Different malignant neoplasms may have similar or different causes (9,10). Diet, tobacco use, infection, exposure to sunlight, reproductive and sexual behavior, occupation, and alcohol use are risk factors associated with more than 80% of all cancer deaths (10). These risk factors are important among persons under 65 years of age, as well as older persons. Only a few cancers found in those under 65 years--childhood cancers, young-adult Hodgkin's disease, premenopausal breast cancer, and cancers associated with specific genetic disorders--are likely to have different sets of causes from malignant neoplasms in those 65 years of age or older. Therefore, preventive measures (e.g., stopping cigarette smoking, making available cervical cytology screening services) should reduce both premature and total mortality from malignant neoplasms (11).

References

  1. CDC. Table V. Estimated years of potential life lost before age 65 and cause-specific mortality, by cause of death--United States, 1984. MMWR 1986;35:365.

  2. U.S. Bureau of the Census. Statistical abstract of the United States: 1985. 105th edition. Washington, D.C.: U.S. Department of Commerce, 1984;28.

  3. Silverberg E, Lubera J. Cancer statistics, 1986. Ca-A Cancer Journal for Clinicians 1986;36:9-25.

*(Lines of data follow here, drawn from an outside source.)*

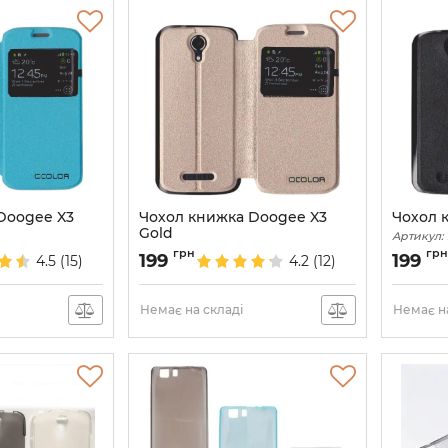
Doogee X3
Чохол книжка Doogee X3
Чохол 
Gold
Артикул:
Артикул:
1948
грн
грн
199
199
4.5
(15)
4.2
(12)
Немає на складі
Немає на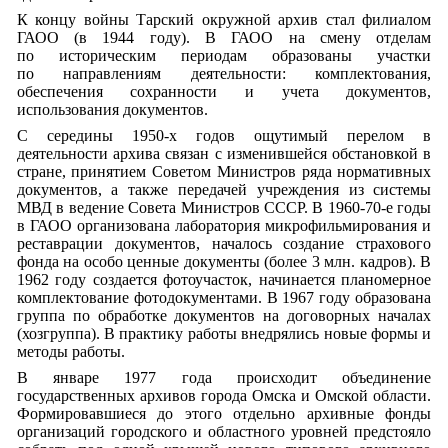
К концу войны Тарский окружной архив стал филиалом
ГАОО (в 1944 году). В ГАОО на смену отделам
по историческим периодам образованы участки
по направлениям деятельности: комплектования,
обеспечения сохранности и учета документов,
использования документов.
С середины 1950-х годов ощутимый перелом в
деятельности архива связан с изменившейся обстановкой в
стране, принятием Советом Министров ряда нормативных
документов, а также передачей учреждения из системы
МВД в ведение Совета Министров СССР. В 1960-70-е годы
в ГАОО организована лаборатория микрофильмирования и
реставрации документов, началось создание страхового
фонда на особо ценные документы (более 3 млн. кадров). В
1962 году создается фотоучасток, начинается планомерное
комплектование фотодокументами. В 1967 году образована
группа по обработке документов на договорных началах
(хозгруппа). В практику работы внедрялись новые формы и
методы работы.
В январе 1977 года происходит объединение
государственных архивов города Омска и Омской области.
Формировавшиеся до этого отдельно архивные фонды
организаций городского и областного уровней предстояло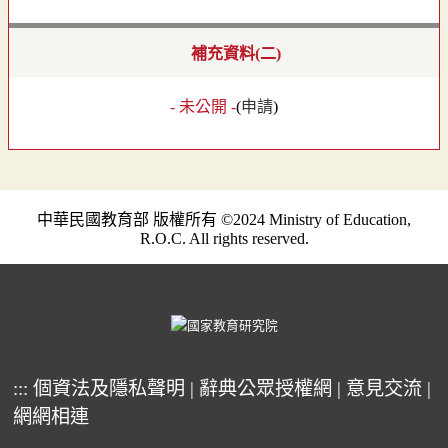
補充資料(二)
- 未公開 -
(
申請
)
中華民國教育部 版權所有 ©2024 Ministry of Education,
R.O.C. All rights reserved.
:::
個資法及隱私聲明
|
辭典公眾授權網
|
意見交流
|
網網相連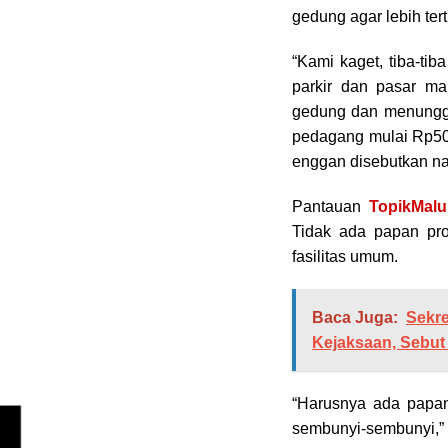
gedung agar lebih tert
“Kami kaget, tiba-ti
parkir dan pasar m
gedung dan menunggu
pedagang mulai Rp500
enggan disebutkan na
Pantauan
TopikMal
Tidak ada papan pro
fasilitas umum.
Baca Juga:
Sekre
Kejaksaan, Sebut
“Harusnya ada papan 
sembunyi-sembunyi,”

  4. Seidman H, Mushinski MH, Gelb SK, Silverberg E. Probabilities of eventually developing or dying of cancer--United States, 1985. Ca-A Cancer Journal for Clinicians 1985;35:36-56.

  5. Haenszel W. Standardized rate for mortality defined in units of lost years of life. Am J Public Health 1950;40:17-26.

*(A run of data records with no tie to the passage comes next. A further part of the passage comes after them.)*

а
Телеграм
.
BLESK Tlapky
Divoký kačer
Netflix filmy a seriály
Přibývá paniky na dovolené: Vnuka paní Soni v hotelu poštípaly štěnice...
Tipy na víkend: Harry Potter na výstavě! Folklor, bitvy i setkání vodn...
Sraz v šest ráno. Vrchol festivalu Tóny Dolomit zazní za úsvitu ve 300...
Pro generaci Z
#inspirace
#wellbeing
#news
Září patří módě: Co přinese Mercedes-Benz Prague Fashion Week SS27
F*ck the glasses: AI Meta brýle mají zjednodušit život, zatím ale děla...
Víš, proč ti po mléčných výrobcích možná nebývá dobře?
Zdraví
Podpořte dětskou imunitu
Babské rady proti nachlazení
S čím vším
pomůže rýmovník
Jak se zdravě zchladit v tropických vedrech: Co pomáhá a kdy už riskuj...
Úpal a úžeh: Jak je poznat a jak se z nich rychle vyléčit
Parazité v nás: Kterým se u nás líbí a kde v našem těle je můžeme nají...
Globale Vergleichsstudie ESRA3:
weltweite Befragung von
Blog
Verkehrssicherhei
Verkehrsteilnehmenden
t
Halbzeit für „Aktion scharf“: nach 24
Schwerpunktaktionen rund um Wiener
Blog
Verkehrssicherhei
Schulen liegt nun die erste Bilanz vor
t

  6. Perloff JD, LeBailly SA, Kletke PR, Budetti PP, Connelly JP. Premature death in the United States: years of life lost and health priorities. J Public Health Policy 1984;5:167-84.

  7. Myers MH, Hankey BF. Cancer patient survival in the United States. In: Schottenfeld D, Fraumeni JF, Jr, eds. Cancer epidemiology and prevention. Philadelphia: W. B. Saunders Co., 1982:166-78.

  8. CDC. Cancer patient survival by racial/ethnic group--United States 1973-1979. MMWR 1985;34:248-55.

  9. Schottenfeld D, Fraumeni JF Jr, eds. Cancer epidemiology and prevention. Philadelphia: W. B. Saunders Co., 1982:519-1035.

  10. Doll R, Peto R. The causes of cancer: quantitative estimates of avoidable risks of cancer in the United States today. J Natl Cancer Inst 1981;66:1191-308.

  11. Foege WH, Amler RW, White CC. Closing the gap: report of the Carter Center health policy consultation. JAMA 1985;254:1355-8. *International Classification of Diseases, Ninth Revision, 140-208.